Kurum kimliği denildiğinde ilk önce akla gelen kuruluşun adı, logosu, renkleri olmaktadır. Bunlar kurum kimliğinin bir parçası olan kurumsal tasarımın unsurlarıdır. Fakat kurumsal kimlik sadece kurumsal tasarımla sınırlı değildir. Kurum kimliği, kuruluşun iletişim, kültür, davranış, yapı, stratejik faaliyetlerini ve içinde bulunduğu sektör kimliğini de içeren geniş kapsamlı bir kavram olarak ele alınmalıdır. Açık bir şekilde yönetsinler veya yönetemesinler, farkında olsunlar veya olmasınlar tüm organizasyonların bir kimlikleri vardır. Kurum kimliği, kurumun “kim olduğunu”, “ne yaptığını”, “nasıl yaptığını” ve “nereye gitmek istediğini” yansıtır. Kurum kimliği, kuruluşun ürettiği ve sattığı ürünlerde veya servis hizmetlerinde, üretimin veya satışın yapıldığı ya da servis hizmetinin verildiği çevrede, ne yaptığını ifade etmek için kullandığı iletişim yöntemlerinde ve çalışanlarına ve dış dünyaya karşı davranışlarında açık bir şekilde ortaya çıkmaktadır. Kurum kimliği, kuruluş içinde birbirine uyumlu bir şekilde bağlanmış olan fiziksel ve işlemsel elemanlar ve insanlar tarafından inşa edilen dinamik bir yapıdır (Dağdemir, 2008).

Kurum Kimliği Tanımı Sınıflandırmaları

Kurum kimliğinin çok sayıda farklı tanımı yapılmıştır. Kurum kimliği tanımları ağırlık noktalarına göre çeşitli kategorilere ayrılabilir. Bu ayrımları; kimlik oluşturma sınıfı, imaj sınıfı, çizim sınıfı, görünüm sınıfı, genel işletme yönetimi için bir strateji sınıfı, stratejik yönetim sınıfı olarak belirtebiliriz (Okay, 2013).

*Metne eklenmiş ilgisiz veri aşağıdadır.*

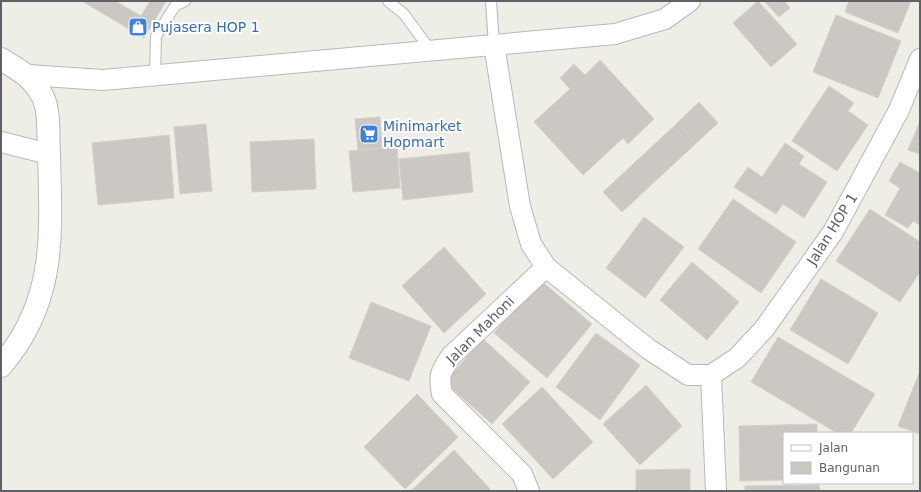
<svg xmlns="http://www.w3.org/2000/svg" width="921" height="492" viewBox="0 0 921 492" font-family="'DejaVu Sans',sans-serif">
<rect width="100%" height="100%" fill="#efeee6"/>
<!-- building -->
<g fill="#cbc8c4" stroke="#d4d0c5">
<path d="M 82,1 L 115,1 L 141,16 L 150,1 L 166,1 L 144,38 Z"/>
<path d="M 758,1 L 797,44 L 771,67 L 733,23 Z"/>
<path d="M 764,1 L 784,1 L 790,8 L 779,17 Z"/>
<path d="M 849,1 L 911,1 L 898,33 L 845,12 Z"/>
<path d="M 836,15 L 901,41 L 878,98 L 813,72 Z"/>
<path d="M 600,60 L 654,119 L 628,144 L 623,138 L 583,175 L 534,122 L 570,89 L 560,78 L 574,64 L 585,75 Z"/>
<path d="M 829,86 L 854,103 L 848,111 L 868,125 L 837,171 L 792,141 Z"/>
<path d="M 699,102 L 718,123 L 692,147 L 673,127 Z"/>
<path d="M 380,117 L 382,148 L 358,150 L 355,119 Z"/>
<path d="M 920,121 L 920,154 L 908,150 Z"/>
<path d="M 206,124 L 212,191 L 180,194 L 174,127 Z"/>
<path d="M 673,127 L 692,147 L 622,212 L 603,192 Z"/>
<path d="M 169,135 L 174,198 L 98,205 L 92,143 Z"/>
<path d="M 314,139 L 316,189 L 252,192 L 250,142 Z"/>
<path d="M 785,143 L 804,156 L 799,164 L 827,182 L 804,218 L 783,204 L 776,214 L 734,187 L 748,167 L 762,177 Z"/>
<path d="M 397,147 L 400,188 L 353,192 L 349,151 Z"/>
<path d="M 469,152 L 473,192 L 403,200 L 399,159 Z"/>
<path d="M 900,162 L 920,173 L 920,225 L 913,221 L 908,228 L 885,215 L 900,188 L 889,181 Z"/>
<path d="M 733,199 L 796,242 L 761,293 L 698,249 Z"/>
<path d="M 870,209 L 920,242 L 920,272 L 900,302 L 836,261 Z"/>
<path d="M 644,217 L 684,247 L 645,298 L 606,268 Z"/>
<path d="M 444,247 L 486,294 L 444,333 L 402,286 Z"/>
<path d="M 692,262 L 739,302 L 707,340 L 660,300 Z"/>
<path d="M 539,279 L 592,324 L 547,378 L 494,333 Z"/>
<path d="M 821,279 L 878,313 L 848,364 L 790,330 Z"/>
<path d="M 371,302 L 431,326 L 409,381 L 349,358 Z"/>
<path d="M 596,333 L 640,365 L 600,420 L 556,387 Z"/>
<path d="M 778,337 L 875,394 L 851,433 L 837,433 L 751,382 Z"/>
<path d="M 483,339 L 530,382 L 492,424 L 445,382 Z"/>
<path d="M 920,371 L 920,434 L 898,426 Z"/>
<path d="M 646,385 L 682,426 L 640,465 L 603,424 Z"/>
<path d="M 542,387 L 593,442 L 553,479 L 502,424 Z"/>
<path d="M 417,394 L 458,437 L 405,489 L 364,447 Z"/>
<path d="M 817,424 L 817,433 L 784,433 L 784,480 L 740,481 L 739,426 Z"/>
<path d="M 454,450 L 490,489 L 488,491 L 411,491 Z"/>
<path d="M 690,469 L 690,491 L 636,491 L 636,470 Z"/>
<path d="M 819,485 L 820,491 L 745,491 L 745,486 Z"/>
</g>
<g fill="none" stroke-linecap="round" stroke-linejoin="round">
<defs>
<g id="service">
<path d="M 388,1 L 404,14 L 431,51"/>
<path d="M 491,1 L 494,45"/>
<path d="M 155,76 L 156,36 L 175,6 L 185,1"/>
</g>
<g id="minor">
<path d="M 494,45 L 520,206 L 531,244 L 546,267 L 647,348 L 688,375 L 711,375 L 716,491"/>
<path d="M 28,75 L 103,80 L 615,34 L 665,19 L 690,1"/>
<path d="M 1,142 L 49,154"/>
<path d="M 711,375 L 737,358 L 764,329 L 833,232 L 899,110 L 920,59"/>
<path d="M 529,491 L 522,474 L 442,394 C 438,374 441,372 451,356 L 546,267"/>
</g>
<path id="tertiary" d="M 1,59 C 20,71 32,76 43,97 C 50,111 48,138 49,154 C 51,234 57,301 1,366"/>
</defs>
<!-- service casing -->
<use href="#service" stroke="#b7b8bc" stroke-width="12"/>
<!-- minor casing -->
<use href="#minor" stroke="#b7b8bc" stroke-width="22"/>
<!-- tertiary casing -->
<use href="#tertiary" stroke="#b7b8bc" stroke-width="24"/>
<!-- service -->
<use href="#service" stroke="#fff" stroke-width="10"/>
<!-- minor -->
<use href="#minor" stroke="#fff" stroke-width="20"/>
<!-- tertiary -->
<use href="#tertiary" stroke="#fff" stroke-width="22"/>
</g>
<!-- icons -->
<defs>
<symbol id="shop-square" viewBox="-11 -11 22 22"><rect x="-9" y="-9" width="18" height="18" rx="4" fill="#3f7fe0" stroke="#fff"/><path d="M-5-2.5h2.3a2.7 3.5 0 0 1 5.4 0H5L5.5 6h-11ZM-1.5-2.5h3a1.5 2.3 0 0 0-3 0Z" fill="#fff"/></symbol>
<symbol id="supermarket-square" viewBox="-11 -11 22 22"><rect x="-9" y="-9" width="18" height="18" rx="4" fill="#3f7fe0" stroke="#fff"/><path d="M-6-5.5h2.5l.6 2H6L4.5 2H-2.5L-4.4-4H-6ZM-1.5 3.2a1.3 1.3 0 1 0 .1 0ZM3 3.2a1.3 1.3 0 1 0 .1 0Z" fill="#fff"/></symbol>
</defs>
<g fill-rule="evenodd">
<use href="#shop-square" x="127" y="16" width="22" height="22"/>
<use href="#supermarket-square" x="358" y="123" width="22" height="22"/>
</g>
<g text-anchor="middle" stroke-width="4" stroke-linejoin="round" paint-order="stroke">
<!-- shop labels -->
<g font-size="14" fill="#366cbe" stroke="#fff" text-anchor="start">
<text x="152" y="32">Pujasera HOP 1</text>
<text x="383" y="131">Minimarket<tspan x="383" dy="16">Hopmart</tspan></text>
</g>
<!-- street labels -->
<g font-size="14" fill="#5e6166" stroke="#fff">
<text transform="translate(832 229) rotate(-58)" y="5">Jalan HOP 1</text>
<text transform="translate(480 330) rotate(-45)" y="5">Jalan Mahoni</text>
</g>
</g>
<!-- border -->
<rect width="921" height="492" fill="none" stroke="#5e6166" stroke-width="4"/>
<!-- legend -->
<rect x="783" y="432" width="130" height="52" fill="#ffffff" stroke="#bfc0c2"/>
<rect x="791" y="445" width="20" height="6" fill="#ffffff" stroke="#bfc0c2"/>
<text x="819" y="452" font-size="12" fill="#5e6166">Jalan</text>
<rect x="791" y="462" width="20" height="12" fill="#cbc8c4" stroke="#bfc0c2"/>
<text x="819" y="472" font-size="12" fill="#5e6166">Bangunan</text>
</svg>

  1. Kimlik oluşturma sınıfı
  2. İmaj sınıfı
  3. Çizim sınıfı
  4. Görünüm Sınıfı
  5. Genel işletme yönetimi için bir strateji sınıfı
  6. Stratejik yönetim sınıfı

Kimlik Oluşturma Sınıfı: Kurum kimliği, kimlik oluşturma için planlı, bilinçli olarak kullanılan, arzulanan imajın oluşturulmasını hedeeyen ve belirlenmiş/ifade edilmiş bir kurum felsefesi üzerine yapı- lanan bir yönetim aracıdır. Bu tanım, kurum kimliğini yalnızca bir yönetim aracı olarak görmekte olayın stratejik yönlerini göz ardı etmektedir. Ayrıca bir kurum felsefesi üzerine yapılan bir yönetim aracının sadece bir imaj oluşturmaya yönelik olması, kurum kimliği anlayışı için yetersiz kalmaktadır.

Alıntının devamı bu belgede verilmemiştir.